(El practicante, ESP, 2020)
Um suspense dos mais convencionais, daqueles já vistos tantas vezes em tantas nacionalidades diferentes há tantos anos, é o que Carles Torras entrega nesse Remédio Amargo, produção espanhola que acaba de estrear na Netflix para cumprir uma cota de passatempo antiquado à programação não apenas do serviço de streaming quanto do espectador que se aventurar por essas bandas. Se nos anos 1990 tivemos o capricho de filme como Instinto Selvagem e Mulher Solteira Procura para representar um gênero, não podemos dizer que qualquer mérito vaze da produção que não pertença a Mario Casas.
Inexplicavelmente escrito há seis mãos, já que o material apresentado poderia facilmente ser elaborado por uma criança, o filme é um estudo de personagem que observa um personagem desagrádavel ao extremo, apresentado sem qualquer traço mínimo de qualidades – ou seja, um poço estereotipado de inúmeros defeitos elencados sem qualquer sutileza: grosseiro, mal educado, abusivo com sua namorada, antipático com seu vizinho idoso, cleptomaníaco, insensível… é difícil encontrar qualquer ponto positivo no sujeito. Ah, ele é um ótimo profissional de saúde, trabalhando em resgates de ambulância, Até sofrer um acidente, perder o movimento das pernas e restar somente os defeitos.
Torras apresenta esse homem acompanhado de um ambiente continuamente soturno, uma trilha opressiva que transforma a experiência toda em algo doentia e cada vez mais desagrádavel. Nos filmes do gênero produzidos há 30 anos atrás, se temos uma Rebecca DeMornay de um lado como a babá Peyton em A Mão que Balança o Berço, de outro temos Annabella Sciorra e sua família perfeita para torcemos em contraponto. Em Remédio Amargo, Ángel é o protagonista absoluto e sua noiva Vanessa (que sofre todo tipo de abuso ao lado dele, antes e depois do acidente) tem sua trajetória sem qualquer especificação fora do ambiente controlado por um homem abjeto. Logo, a produção em si não nos provoca qualquer empatia ou mínimo prazer.

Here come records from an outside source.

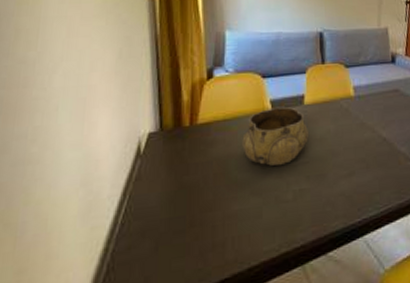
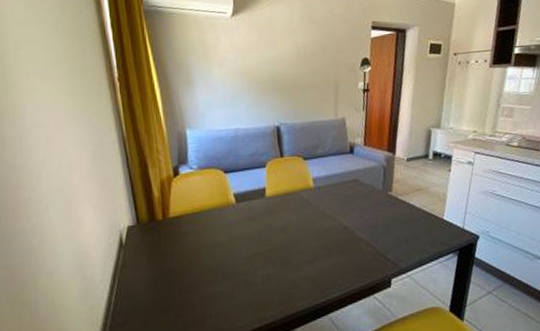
decorative bowl: present [242,106,308,166] -> none [211,199,272,254]

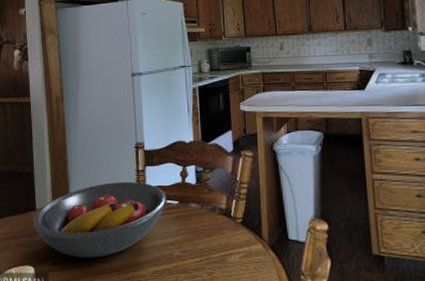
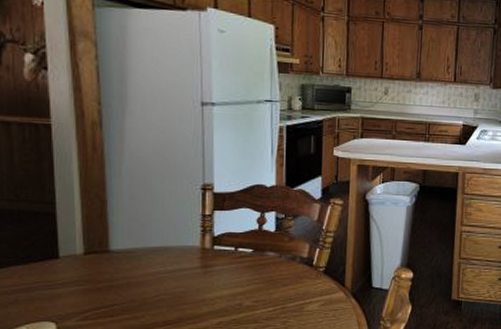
fruit bowl: present [32,182,167,258] -> none [53,227,239,312]

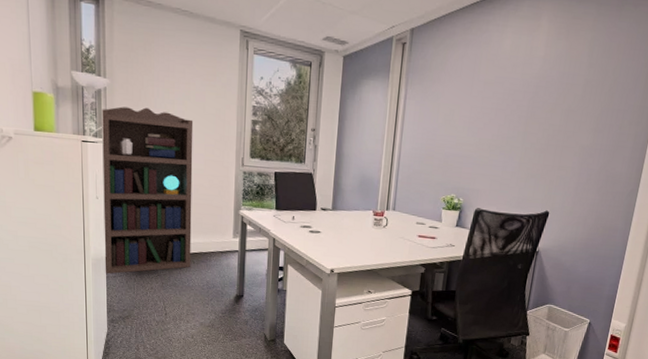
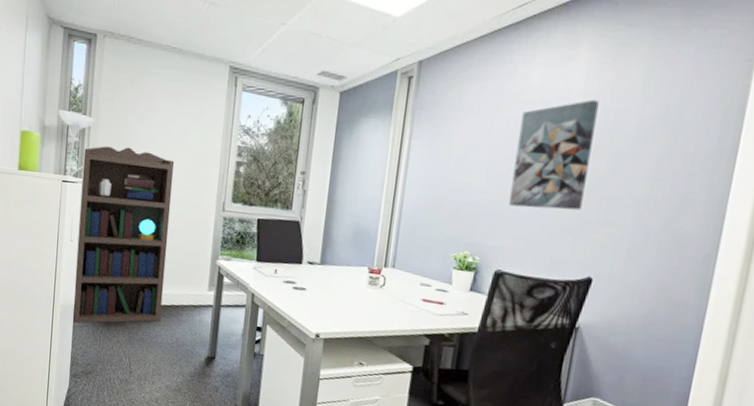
wall art: none [486,64,556,157] -> present [508,99,599,210]

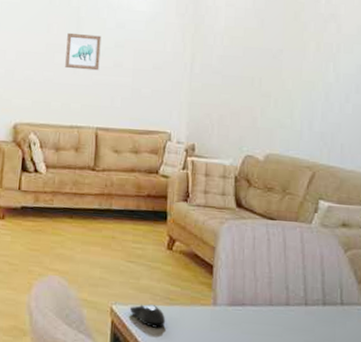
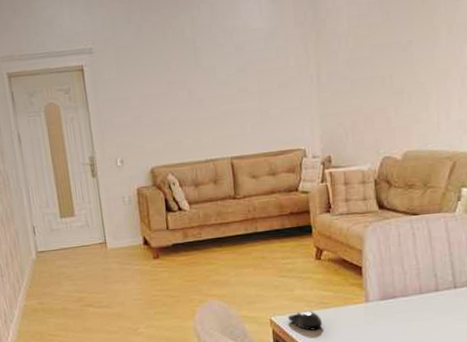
wall art: present [65,32,102,71] -> none [187,63,225,104]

Em Na Próxima, Acerto o Coração, o diretor e roteirista Cedric Anger nos conduz pela doentia mente de Franck, que ao contrário de Ángel. é repleto de camadas que o complexificam enquanto personagem, não apenas o enriquecendo como também ao filme, que habita uma zona de descobertas a respeito de seu protagonista, além da melancolia constante. Aqui, o clima é de suspense e de desespero sim, mas nada adquire credibilidade graças a um roteiro assolado em clichês e reviravoltas patéticas, que além de estereotipar seus personagens ainda une os focos de ação do protagonista a um denominador comum, forçado e implausível.
Ao tirar qualquer sintoma de humanidade de seu protagonista, transforma-lo numa espécie de psicopata que não deixa nada a dever a congêneres de fitas descartáveis de terror norte-americanas e se utilizar de uma montagem elíptica ao final que não faz qualquer sentido (porque o filme não avança nessa direção em nenhum momento até então), Remédio Amargo perde gradativamente até o interesse pelo louvável esforço de seu protagonista na criação de um tipo tão asqueroso, mas profundamente imersivo em cada expressão de seu ator, que troca de lado e deixa claro seus recursos e sua entrega – prestem atenção na cena onde ele coloca um disco de Edith Piaf pra tocar.
Casas, um galã que durante muito tempo teve seu talento restrito à beleza que não exigia qualquer construção dramática, está aqui nunca menos que asqueroso. Emagreceu muito e com isso perdeu o brilho que normalmente tem, e desfila na tela um arsenal de expressões das mais nojentas, adquirindo portanto a aparência e a fisicalidade necessária a um homem horripilante, Mesmo com um clímax que finalmente mostra a potencialidade do seu diretor, é imperdoável o que é feito com uma atriz de tantos recursos como Deborah François (de A Criança), ainda que ela também brilhe uns 10 minutos finais; é pouco para o que ela já apresentou antes e para um ator tão dedicado e visceral como o que Casas se mostra aqui.